# Training in the winter



## Lindsay Janes (Aug 9, 2007)

Last year, I lived in Arizona and was able to train Annie in schtuzhund year-round in the winter and summer. We would train four times a week with that club. 

Since I have moved to Oregon, I found a new club. We train once a week. I like both training clubs in Arizona and Oregon. The club I am currently trains with is helping my dog with her confidence and possessive skills. She has gotten stronger in her bite work due to her maturity and right techniques from the decoy.

She and I work on obedience, but I really hate training indoor! It is killing me! I guess I am not used to training inside during the winter. I am slightly disappointed that we are taking a break from training in the winter because of the daily rain and winds. Do you find yourself bored and frustrated? Annie has gone through fourth pillows destroyed.

Does anyone have a problem with that?? ](*,)

I just want spring to be here soon.


----------



## Geoff Empey (Jan 8, 2008)

You gotta do what ya gotta do. If you can't train outdoors because of the weather so be it. If you are bored and the dog is bored and you don't want to train indoors because of whatever reason that's your own choosing. Hey I don't like training indoors either but I like it a lot better than training in 3 feet of snow, LOL.


----------



## leslie cassian (Jun 3, 2007)

Indoor training in the winter with the club was brutal. It was a time to work on getting the small things perfect. Working your dog inside, in front of everyone, with the eagle eyes of the TDs on you could be nerve-wracking. Out on the field, a lot can get missed, but inside, in a small space, everything is right there. There was a lot of humour and laughter, too, so it wasn't all bad. It was a good opportunity to refine handler skills and clean up any sloppiness, both of dog and handler, in obedience. 

Just how perfect is your basic position? I watched a judge ding a good dog and handler team 1/2 point for every incorrect basic position in trial. That's a lot of points to lose for nothing.


----------



## Brian McQuain (Oct 21, 2009)

Worse the weather, greater the fun.


----------



## Bob Scott (Mar 30, 2006)

Avoiding training outside because of bad weather can limit you to fair weather trials only,

That can be a crap shoot at best as to weather. 


Leslie said;
Just how perfect is your basic position? I watched a judge ding a good dog and handler team 1/2 point for every incorrect basic position in trial. That's a lot of points to lose for nothing."

Sounds like an AKC trial maybe????

Lots different then Sch/IPO

I've done both and AKC is anal about perfect position thus the 1/2 points for every incorrect position.


----------



## leslie cassian (Jun 3, 2007)

The half point ding was at a Nationals Schutzhund trial, so the judging was tough. Our TD used to remind us there were (I think) 27 times your dog was in basic position in a trial. At a club trial, probably not something that will cost you, but when the competition heats up at the higher levels, a solid and correct foundation will help you hold on to your points. 

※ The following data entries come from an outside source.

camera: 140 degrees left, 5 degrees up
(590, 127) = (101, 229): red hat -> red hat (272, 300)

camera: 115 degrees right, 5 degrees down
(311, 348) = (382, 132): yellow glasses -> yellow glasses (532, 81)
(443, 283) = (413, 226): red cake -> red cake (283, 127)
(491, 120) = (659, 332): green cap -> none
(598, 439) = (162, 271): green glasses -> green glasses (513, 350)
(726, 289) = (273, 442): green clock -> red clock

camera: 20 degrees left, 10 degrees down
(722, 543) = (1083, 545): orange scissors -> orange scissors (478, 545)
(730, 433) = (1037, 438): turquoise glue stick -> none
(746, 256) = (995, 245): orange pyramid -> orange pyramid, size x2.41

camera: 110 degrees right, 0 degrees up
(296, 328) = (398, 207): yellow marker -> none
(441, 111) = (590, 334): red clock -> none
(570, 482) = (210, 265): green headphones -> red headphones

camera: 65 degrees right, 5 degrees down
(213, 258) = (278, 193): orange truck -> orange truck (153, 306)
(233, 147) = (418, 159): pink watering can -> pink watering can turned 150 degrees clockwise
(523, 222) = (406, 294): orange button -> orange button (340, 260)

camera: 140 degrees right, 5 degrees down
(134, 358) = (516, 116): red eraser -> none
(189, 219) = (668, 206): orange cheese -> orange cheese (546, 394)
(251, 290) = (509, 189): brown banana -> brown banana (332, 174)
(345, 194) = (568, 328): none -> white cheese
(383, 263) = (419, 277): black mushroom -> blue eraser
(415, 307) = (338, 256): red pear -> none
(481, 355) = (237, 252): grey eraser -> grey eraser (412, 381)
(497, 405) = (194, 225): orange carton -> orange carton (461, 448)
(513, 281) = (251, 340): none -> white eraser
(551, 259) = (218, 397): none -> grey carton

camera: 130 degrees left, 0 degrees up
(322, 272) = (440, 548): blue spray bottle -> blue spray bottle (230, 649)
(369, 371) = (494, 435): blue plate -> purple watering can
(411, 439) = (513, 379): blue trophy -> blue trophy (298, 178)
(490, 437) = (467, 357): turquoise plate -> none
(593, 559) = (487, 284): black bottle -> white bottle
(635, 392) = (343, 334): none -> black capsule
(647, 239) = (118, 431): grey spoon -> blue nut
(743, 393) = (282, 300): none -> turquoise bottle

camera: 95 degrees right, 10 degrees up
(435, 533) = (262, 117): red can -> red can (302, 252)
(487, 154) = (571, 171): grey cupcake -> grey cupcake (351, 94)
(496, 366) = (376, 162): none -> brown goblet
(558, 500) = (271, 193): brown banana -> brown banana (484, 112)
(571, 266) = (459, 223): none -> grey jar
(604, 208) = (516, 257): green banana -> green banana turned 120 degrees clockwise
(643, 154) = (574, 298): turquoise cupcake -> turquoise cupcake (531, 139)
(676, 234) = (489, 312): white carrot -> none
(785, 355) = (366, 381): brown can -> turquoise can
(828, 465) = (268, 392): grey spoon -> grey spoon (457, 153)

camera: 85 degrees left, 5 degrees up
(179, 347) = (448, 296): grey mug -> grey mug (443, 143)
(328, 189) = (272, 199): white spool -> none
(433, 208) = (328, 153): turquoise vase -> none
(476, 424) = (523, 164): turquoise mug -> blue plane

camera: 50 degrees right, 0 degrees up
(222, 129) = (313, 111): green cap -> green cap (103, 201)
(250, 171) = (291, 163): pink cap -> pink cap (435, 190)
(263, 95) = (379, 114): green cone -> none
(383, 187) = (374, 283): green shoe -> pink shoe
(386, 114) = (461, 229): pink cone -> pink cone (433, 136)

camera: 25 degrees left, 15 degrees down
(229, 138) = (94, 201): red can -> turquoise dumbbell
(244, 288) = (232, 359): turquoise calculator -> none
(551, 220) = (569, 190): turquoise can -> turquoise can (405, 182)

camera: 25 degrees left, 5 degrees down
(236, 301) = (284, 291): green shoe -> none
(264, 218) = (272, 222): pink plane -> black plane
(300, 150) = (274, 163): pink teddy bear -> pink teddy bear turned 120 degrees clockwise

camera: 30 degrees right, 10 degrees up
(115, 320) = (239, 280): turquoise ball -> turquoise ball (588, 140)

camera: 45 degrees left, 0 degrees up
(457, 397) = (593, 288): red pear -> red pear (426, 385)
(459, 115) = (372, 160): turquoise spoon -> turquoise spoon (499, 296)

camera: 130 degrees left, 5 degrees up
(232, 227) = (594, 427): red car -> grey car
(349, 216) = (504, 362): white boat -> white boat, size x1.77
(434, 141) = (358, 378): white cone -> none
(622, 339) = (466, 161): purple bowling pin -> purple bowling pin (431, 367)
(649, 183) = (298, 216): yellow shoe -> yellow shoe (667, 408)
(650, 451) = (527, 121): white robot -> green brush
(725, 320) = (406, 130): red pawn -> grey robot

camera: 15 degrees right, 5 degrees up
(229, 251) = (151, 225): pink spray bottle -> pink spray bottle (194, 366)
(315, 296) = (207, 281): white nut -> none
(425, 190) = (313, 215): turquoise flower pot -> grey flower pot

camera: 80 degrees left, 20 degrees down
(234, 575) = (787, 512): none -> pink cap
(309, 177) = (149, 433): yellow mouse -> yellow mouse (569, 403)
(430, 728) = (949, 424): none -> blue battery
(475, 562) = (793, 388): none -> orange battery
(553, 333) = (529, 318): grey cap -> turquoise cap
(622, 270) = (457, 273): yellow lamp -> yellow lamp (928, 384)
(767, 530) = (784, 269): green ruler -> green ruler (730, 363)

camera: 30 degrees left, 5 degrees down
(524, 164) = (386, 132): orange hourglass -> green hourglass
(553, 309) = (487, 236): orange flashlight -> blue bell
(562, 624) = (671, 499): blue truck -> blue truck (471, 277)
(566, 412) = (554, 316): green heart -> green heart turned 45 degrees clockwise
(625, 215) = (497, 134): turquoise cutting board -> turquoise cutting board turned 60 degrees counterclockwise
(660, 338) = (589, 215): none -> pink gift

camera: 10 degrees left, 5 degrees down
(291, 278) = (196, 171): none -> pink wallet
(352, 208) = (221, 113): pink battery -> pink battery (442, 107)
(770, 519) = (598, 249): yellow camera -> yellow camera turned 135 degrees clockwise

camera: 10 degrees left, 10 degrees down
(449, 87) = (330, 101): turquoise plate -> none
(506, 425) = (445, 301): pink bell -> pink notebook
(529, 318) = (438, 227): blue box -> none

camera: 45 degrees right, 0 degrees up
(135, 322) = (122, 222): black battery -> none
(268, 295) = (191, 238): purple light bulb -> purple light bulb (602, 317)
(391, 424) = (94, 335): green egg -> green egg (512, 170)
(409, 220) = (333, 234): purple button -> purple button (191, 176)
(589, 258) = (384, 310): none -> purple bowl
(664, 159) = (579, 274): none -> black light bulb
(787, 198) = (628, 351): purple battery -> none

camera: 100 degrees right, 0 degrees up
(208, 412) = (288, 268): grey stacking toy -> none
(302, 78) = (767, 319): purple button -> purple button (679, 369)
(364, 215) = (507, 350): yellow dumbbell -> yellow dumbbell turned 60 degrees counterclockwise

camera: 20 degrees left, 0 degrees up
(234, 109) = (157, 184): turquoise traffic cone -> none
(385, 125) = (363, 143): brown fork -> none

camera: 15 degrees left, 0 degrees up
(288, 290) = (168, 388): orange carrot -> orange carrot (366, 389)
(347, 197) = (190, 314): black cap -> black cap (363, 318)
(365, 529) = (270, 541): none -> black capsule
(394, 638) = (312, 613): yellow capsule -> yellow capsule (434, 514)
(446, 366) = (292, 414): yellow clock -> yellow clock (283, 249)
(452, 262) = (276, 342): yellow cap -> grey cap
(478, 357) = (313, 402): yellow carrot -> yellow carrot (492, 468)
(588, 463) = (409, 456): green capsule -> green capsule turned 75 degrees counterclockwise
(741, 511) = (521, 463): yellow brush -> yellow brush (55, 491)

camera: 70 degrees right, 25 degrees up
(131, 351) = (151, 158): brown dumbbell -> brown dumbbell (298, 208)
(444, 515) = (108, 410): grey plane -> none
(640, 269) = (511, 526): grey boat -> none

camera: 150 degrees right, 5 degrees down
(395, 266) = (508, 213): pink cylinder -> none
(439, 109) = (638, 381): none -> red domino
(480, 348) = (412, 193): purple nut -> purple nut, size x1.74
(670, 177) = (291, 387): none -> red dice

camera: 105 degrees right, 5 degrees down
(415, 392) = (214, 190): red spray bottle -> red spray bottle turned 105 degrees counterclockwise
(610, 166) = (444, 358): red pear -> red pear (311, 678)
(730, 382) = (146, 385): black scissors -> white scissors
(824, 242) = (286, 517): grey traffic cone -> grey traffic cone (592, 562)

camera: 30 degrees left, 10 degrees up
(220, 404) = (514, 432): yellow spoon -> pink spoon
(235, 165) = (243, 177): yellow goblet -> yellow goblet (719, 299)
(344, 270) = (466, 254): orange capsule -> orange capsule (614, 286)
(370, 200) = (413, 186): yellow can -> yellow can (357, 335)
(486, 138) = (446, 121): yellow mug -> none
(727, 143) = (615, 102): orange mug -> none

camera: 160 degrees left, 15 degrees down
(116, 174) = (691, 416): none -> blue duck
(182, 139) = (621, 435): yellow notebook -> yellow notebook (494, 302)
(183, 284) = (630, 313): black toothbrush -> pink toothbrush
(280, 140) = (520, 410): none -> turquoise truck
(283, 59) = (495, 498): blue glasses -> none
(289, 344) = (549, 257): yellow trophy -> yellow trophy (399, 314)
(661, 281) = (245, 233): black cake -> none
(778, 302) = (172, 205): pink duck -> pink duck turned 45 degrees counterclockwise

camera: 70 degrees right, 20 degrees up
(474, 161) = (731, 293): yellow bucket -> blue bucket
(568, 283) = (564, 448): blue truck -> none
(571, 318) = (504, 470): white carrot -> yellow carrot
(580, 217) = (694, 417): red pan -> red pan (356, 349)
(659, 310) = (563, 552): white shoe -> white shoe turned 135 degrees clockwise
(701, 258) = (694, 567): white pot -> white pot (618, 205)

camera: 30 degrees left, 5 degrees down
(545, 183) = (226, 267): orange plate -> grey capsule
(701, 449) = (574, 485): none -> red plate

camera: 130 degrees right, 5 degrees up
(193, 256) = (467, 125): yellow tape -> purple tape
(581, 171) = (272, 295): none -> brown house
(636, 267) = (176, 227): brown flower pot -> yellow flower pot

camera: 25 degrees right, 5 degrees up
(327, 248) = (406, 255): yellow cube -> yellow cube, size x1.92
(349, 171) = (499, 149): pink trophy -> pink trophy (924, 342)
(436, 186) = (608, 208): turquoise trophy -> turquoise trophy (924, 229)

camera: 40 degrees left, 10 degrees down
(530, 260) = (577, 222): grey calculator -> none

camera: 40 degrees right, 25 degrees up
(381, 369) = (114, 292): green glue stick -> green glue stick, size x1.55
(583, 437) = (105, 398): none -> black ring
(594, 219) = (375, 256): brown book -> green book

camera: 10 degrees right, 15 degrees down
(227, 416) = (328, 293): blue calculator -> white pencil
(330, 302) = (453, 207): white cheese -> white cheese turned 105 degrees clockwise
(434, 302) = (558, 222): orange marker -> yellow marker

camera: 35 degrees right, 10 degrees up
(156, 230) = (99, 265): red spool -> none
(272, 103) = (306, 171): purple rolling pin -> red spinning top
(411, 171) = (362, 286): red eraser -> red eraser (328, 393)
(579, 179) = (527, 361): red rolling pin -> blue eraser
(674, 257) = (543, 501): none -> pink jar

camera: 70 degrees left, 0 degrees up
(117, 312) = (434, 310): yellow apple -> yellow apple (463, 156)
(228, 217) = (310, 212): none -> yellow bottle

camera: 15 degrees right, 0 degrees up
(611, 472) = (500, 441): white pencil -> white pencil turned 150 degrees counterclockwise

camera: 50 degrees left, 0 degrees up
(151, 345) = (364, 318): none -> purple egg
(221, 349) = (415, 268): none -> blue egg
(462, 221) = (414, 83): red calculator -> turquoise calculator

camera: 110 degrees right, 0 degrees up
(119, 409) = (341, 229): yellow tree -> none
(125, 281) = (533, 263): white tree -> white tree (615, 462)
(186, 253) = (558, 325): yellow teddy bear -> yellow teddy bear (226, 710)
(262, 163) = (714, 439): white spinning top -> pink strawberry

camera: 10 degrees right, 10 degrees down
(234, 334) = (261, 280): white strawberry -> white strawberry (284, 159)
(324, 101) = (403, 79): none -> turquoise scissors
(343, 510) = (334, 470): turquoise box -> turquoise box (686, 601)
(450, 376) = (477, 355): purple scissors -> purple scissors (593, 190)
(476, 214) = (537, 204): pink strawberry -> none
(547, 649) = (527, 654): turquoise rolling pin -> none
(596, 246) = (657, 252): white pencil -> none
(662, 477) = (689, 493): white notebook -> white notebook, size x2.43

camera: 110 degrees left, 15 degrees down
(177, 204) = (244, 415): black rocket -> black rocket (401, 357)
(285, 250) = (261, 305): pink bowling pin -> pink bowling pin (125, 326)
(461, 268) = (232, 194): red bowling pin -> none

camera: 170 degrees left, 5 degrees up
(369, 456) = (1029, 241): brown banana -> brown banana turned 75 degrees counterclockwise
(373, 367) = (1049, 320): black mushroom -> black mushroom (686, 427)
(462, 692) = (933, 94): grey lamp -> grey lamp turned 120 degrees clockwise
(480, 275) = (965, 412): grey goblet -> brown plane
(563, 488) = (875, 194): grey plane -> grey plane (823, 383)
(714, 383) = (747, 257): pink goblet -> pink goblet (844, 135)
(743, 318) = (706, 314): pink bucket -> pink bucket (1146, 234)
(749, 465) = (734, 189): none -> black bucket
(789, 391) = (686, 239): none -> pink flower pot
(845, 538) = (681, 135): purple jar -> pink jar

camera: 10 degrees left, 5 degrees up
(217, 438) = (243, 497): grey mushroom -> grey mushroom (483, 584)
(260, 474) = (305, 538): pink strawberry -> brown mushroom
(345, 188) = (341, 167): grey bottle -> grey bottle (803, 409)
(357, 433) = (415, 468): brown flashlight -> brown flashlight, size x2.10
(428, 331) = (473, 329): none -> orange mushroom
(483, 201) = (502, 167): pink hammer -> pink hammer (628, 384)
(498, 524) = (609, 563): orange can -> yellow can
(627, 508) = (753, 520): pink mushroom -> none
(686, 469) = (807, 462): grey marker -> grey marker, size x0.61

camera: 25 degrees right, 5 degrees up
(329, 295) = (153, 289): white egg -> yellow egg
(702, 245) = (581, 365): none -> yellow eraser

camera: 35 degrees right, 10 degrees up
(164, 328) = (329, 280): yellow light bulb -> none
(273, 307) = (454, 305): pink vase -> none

Practice doesn't make perfect - perfect practice makes perfect. 

Good point, too, about working outside in all weather, though up here in Canada, trial season ends in the fall and starts up again in the late spring.


----------



## Bob Scott (Mar 30, 2006)

I've seen but not entered in Nats and the World but I wasn't aware of half points. 

Interesting to know.

Two ft of snow could have it's benefits in tracking. :grin: :wink:


----------



## Lindsay Janes (Aug 9, 2007)

Geoff Empey said:


> You gotta do what ya gotta do. If If you are bored and the dog is bored and you don't want to train indoors because of whatever reason that's your own choosing.


 Yeah, I can understand the "choice" theory very well. I never had to stay indoor when I was in Arizona. Its a new thing for me.


----------



## Lindsay Janes (Aug 9, 2007)

Bob Scott said:


> Avoiding training outside because of bad weather can limit you to fair weather trials only,
> 
> That can be a crap shoot at best as to weather.
> 
> ...


 Interesting. Never knew that!


----------



## Bob Scott (Mar 30, 2006)

Lindsay Janes said:


> Interesting. Never knew that!



AKC obedience competition is very competitive and often won by half points. 

You start with 200 pts and one slightly crooked sit can be the difference between a 198 1/2 and a 198 1/2.

Not at all uncommon. 

As with any dog competion you learn what judge hits you for what exercise and how hard.


----------